9. The driver of a car going +90.0 km/h suddenly sees the lights of a barrier 40.0 m ahead. It takes the driver 0.75 s to apply the brakes and the average acceleration during braking is -10.0 m/s?.

To determine whether the car hits the barrier, we can calculate the distance it will cover during the reaction time and compare it with the distance to the barrier.

Distance covered during reaction time:
d_reaction = v_initial * t_reaction
= (90.0 km/h) * (0.75 s)
= (90.0 * 1000 m / 3600 s) * (0.75 s)
= 25 m

The distance to the barrier is given as 40.0 m.

Since the distance covered during the reaction time (25 m) is less than the distance to the barrier (40.0 m), the car will hit the barrier.

To find the maximum speed at which the car could be moving and not hit the barrier, we can use the equation of motion:

d = v_initial * t + (1/2) * a * t^2

Substituting the given values:

40.0 m = v_initial * (0.75 s) + (1/2) * (-10.0 m/s^2) * (0.75 s)^2

Rearranging the equation:

(1/2) * (-10.0 m/s^2) * (0.75 s)^2 + v_initial * (0.75 s) - 40.0 m = 0

Solving this quadratic equation using the quadratic formula:

v_initial = (-0.75 s ± √((-0.75 s)^2 - 4 * (1/2) * (-10.0 m/s^2) * (-40.0 m))) / (2 * (1/2) * (-10.0 m/s^2))

v_initial = (-0.75 s ± √(0.5625 s^2 + 800 m^2/s^2)) / (-10.0 m/s^2)

v_initial = (-0.75 s ± √(800.5625 m^2/s^2)) / (-10.0 m/s^2)
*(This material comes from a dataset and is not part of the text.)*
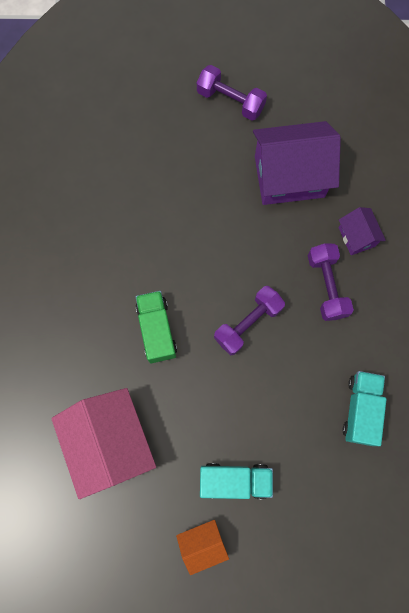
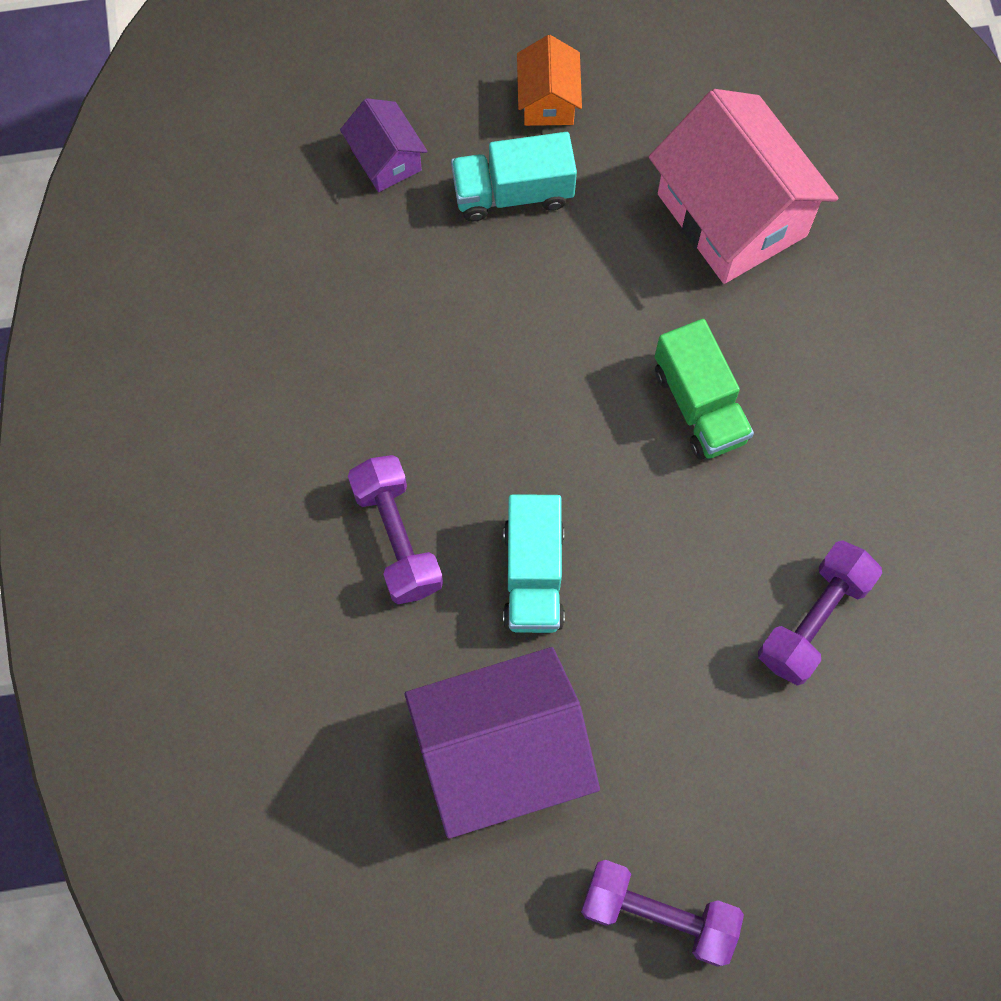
camera: 170 degrees right, 5 degrees down
(202, 543) = (548, 100): orange house -> orange house turned 60 degrees counterclockwise
(248, 323) = (535, 444): purple dumbbell -> purple dumbbell (814, 620)
(356, 237) = (347, 646): purple house -> purple house (386, 159)
(360, 409) = (313, 333): turquoise truck -> turquoise truck (533, 575)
Since speed cannot be negative, we consider the positive solution:

v_initial = (-0.75 s + √(800.5625 m^2/s^2)) / (-10.0 m/s^2)

v_initial = (-0.75 s + 28.3 m/s) / (-10.0 m/s^2)

v_initial = (27.55 m/s) / (10.0 m/s^2)

v_initial ≈ 2.76 m/s

Therefore, the maximum speed at which the car could be moving and not hit the barrier is approximately 2.76 m/s or 9.94 km/h.